- Text extract
□ □ □

From a3894d66bdad1f73535bc9111c8b016df7a29fdb Mon Sep 17 00:00:00 2001
From: Dillon Laird <dillonalaird@gmail.com>
Date: Wed, 9 Oct 2024 00:20:37 -0700
Subject: [PATCH] Product Changes & Bug Fixes (#262)

* added more test cases for correct format, fixed normalize bboxes for countgd

* added more functionality to artifacts

* added premade responses to execute code
---
 tests/integ/test_tools.py          | 10 ++++++
 vision_agent/agent/vision_agent.py | 55 +++++++++++++++++++++++++++---
 vision_agent/tools/meta_tools.py   | 19 +++++++----
 vision_agent/tools/tools.py        |  6 ++--
 4 files changed, 78 insertions(+), 12 deletions(-)

diff --git a/tests/integ/test_tools.py b/tests/integ/test_tools.py
index fffd379d..4f5c674f 100644
--- a/tests/integ/test_tools.py
+++ b/tests/integ/test_tools.py
@@ -68,6 +68,7 @@ def test_owl_v2_image():
     )
     assert 24 <= len(result) <= 26
     assert [res["label"] for res in result] == ["coin"] * len(result)
+    assert all([all([0 <= x <= 1 for x in obj["bbox"]]) for obj in result])
 
 
 def test_owl_v2_fine_tune_id():
@@ -80,6 +81,7 @@ def test_owl_v2_fine_tune_id():
     # this calls a fine-tuned florence2 model which is going to be worse at this task
     assert 14 <= len(result) <= 26
     assert [res["label"] for res in result] == ["coin"] * len(result)
+    assert all([all([0 <= x <= 1 for x in obj["bbox"]]) for obj in result])
 
 
 def test_owl_v2_video():
@@ -93,6 +95,7 @@ def test_owl_v2_video():
 
     assert len(result) == 10
     assert 24 <= len([res["label"] for res in result[0]]) <= 26
+    assert all([all([0 <= x <= 1 for x in obj["bbox"]]) for obj in result[0]])
 
 
 def test_florence2_phrase_grounding():
@@ -101,8 +104,10 @@ def test_florence2_phrase_grounding():
         image=img,
         prompt="coin",
     )
+
     assert len(result) == 25
     assert [res["label"] for res in result] == ["coin"] * 25
+    assert all([all([0 <= x <= 1 for x in obj["bbox"]]) for obj in result])
 
 
 def test_florence2_phrase_grounding_fine_tune_id():
@@ -115,6 +120,7 @@ def test_florence2_phrase_grounding_fine_tune_id():
     # this calls a fine-tuned florence2 model which is going to be worse at this task
     assert 14 <= len(result) <= 26
     assert [res["label"] for res in result] == ["coin"] * len(result)
+    assert all([all([0 <= x <= 1 for x in obj["bbox"]]) for obj in result])
 
 
 def test_florence2_phrase_grounding_video():
@@ -127,6 +133,7 @@ def test_florence2_phrase_grounding_video():
     )
     assert len(result) == 10
     assert 2 <= len([res["label"] for res in result[0]]) <= 26
+    assert all([all([0 <= x <= 1 for x in obj["bbox"]]) for obj in result[0]])
 
 
 def test_florence2_phrase_grounding_video_fine_tune_id():
@@ -141,6 +148,7 @@ def test_florence2_phrase_grounding_video_fine_tune_id():
     )

□ □ □

- Record list
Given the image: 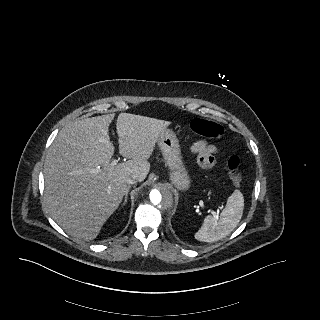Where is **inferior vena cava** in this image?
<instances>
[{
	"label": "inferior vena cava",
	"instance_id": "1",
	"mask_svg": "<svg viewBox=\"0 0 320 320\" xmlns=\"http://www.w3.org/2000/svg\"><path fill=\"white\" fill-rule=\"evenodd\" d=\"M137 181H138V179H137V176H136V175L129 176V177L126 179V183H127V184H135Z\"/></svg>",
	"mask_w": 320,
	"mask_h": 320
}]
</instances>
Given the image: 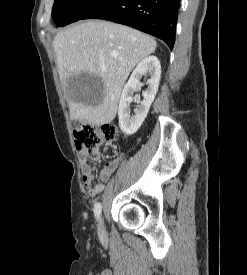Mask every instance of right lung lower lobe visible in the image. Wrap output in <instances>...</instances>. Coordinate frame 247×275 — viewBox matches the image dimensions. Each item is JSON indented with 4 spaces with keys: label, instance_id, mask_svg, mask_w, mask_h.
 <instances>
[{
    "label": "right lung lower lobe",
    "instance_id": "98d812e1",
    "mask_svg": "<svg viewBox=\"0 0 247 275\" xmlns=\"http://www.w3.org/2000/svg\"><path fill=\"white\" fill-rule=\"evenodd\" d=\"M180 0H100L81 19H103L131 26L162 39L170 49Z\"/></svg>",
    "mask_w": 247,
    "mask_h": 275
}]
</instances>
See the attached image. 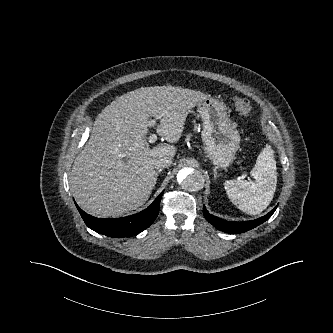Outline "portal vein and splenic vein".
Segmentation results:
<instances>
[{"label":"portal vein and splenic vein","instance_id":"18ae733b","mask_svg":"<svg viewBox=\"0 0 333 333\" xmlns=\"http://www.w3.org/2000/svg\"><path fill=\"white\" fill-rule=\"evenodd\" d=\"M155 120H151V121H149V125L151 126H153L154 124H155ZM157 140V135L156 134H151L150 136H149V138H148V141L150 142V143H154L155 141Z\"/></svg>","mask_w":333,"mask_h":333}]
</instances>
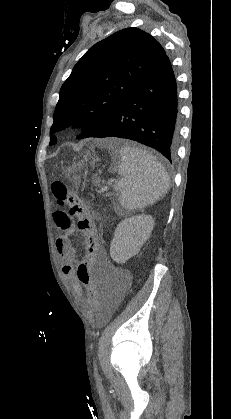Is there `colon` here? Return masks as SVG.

□ □ □

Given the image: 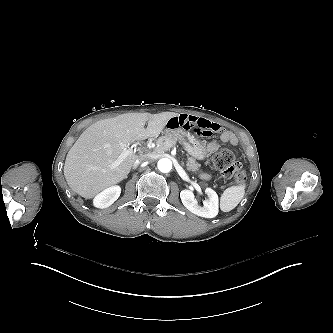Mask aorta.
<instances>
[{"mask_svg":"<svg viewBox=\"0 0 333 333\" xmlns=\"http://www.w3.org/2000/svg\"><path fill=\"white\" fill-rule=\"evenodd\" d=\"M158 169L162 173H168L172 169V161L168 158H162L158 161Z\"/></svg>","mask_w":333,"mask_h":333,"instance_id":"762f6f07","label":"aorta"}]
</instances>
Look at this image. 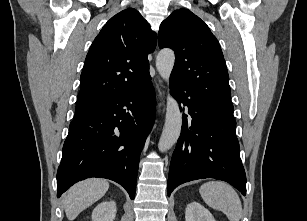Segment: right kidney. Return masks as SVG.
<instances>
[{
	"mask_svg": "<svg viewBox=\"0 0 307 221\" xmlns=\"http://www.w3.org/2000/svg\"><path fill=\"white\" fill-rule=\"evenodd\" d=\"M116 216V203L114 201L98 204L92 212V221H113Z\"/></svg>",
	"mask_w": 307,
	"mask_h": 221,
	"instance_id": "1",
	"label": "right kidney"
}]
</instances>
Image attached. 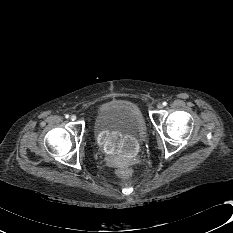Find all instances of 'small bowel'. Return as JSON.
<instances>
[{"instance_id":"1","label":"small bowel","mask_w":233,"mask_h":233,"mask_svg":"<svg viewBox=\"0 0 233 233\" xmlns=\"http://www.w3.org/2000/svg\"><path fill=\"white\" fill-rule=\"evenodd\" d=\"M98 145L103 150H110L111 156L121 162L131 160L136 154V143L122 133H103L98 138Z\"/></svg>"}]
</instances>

□ □ □

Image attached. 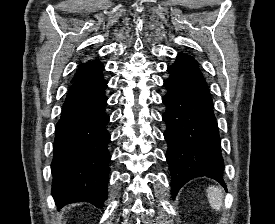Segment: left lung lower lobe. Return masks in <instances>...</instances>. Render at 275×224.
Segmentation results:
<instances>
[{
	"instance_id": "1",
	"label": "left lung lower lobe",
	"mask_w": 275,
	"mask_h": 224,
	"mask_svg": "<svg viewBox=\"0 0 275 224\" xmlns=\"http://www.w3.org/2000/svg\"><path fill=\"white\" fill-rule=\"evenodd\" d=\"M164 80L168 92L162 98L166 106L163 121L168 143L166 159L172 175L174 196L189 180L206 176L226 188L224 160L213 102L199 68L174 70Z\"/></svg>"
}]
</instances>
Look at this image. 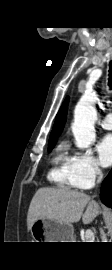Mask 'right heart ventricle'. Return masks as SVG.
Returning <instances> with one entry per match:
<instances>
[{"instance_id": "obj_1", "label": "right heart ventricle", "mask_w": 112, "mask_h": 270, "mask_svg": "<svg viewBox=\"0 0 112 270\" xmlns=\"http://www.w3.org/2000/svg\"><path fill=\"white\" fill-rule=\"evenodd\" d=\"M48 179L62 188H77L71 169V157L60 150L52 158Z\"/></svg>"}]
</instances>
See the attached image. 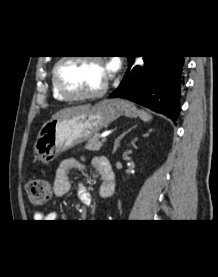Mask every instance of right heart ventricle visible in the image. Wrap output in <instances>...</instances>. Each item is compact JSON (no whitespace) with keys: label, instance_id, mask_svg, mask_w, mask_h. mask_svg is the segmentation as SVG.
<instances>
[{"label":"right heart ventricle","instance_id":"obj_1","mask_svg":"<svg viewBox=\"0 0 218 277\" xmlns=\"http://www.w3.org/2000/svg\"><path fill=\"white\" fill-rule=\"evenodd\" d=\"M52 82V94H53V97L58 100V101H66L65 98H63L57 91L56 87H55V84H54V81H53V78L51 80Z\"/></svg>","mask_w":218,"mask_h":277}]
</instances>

□ □ □

- Given task
How many files does the patch change? These rows have nothing to do with the patch.

- Exercise result
Four files.